Saturday, January 4, 2025

“Safety Pin Stuck in My Heart”, Patrick Fitzgerald

This way: Safety Pin Stuck in My Heart

Patrik Fitzgerald (born Patrick Joseph Fitzgerald, 19 March 1956, Stratford, East London) is an English singer-songwriter and an originator of folk punk. The son of working-class Irish immigrant parents, he began recording and performing during the punk rock movement in 1977, after working briefly as an actor. 

His early songs were generally short, sarcastic efforts, recorded with just an acoustic guitar and occasional studio effects, with lyrics containing a large amount of social comment. Fitzgerald was soon regarded as an original of his genre, somewhere between a punk-poet and an urban folksinger, and was lauded in some circles as "the new Bob Dylan". After starting out as a busker, he approached David Bowie's original manager, Ken Pitt, requesting his services; Pitt declined but an audition was set up with Noel Gay in 1975 who also turned Fitzgerald down.
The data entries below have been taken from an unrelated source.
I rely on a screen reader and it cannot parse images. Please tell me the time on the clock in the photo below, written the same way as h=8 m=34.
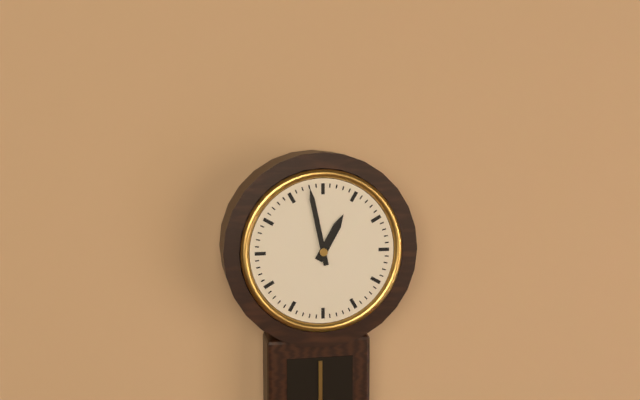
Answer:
h=12 m=58
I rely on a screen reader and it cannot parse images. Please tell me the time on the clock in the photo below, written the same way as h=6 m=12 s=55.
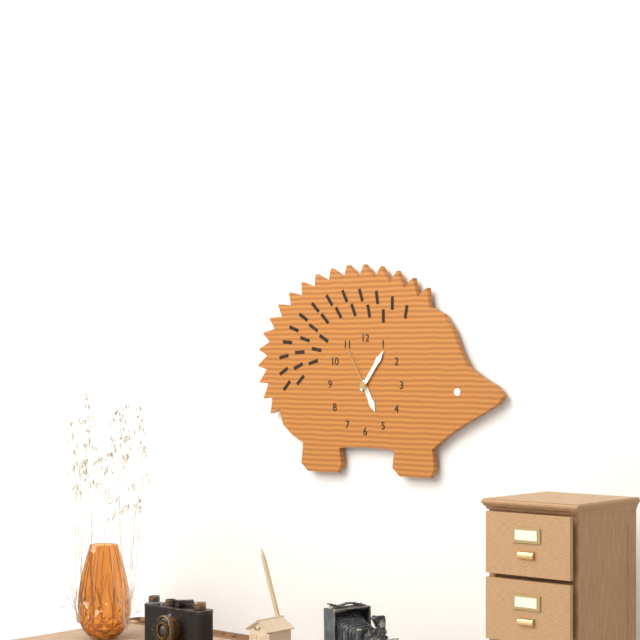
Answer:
h=5 m=6 s=55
In 1976 Fitzgerald auditioned, alongside Mick Jones and Tony James for the band London SS, again without success. After a spell acting in a communal theatre group (9 months in Stratford's The Soapbox Theatre), he drifted towards the developing Punk scene. He was a regular customer at the Small Wonder record shop in London, and when Small Wonder launched a record label Fitzgerald was one of the first to submit a demo – and got a deal, with the new label releasing his first three EPs, the first being Safety-Pin Stuck in My Heart, still his best-known work, and one which he subtitles "a love song for punk music". Patrik became a regular performer at London punk gigs, and supported The Jam on their national tour.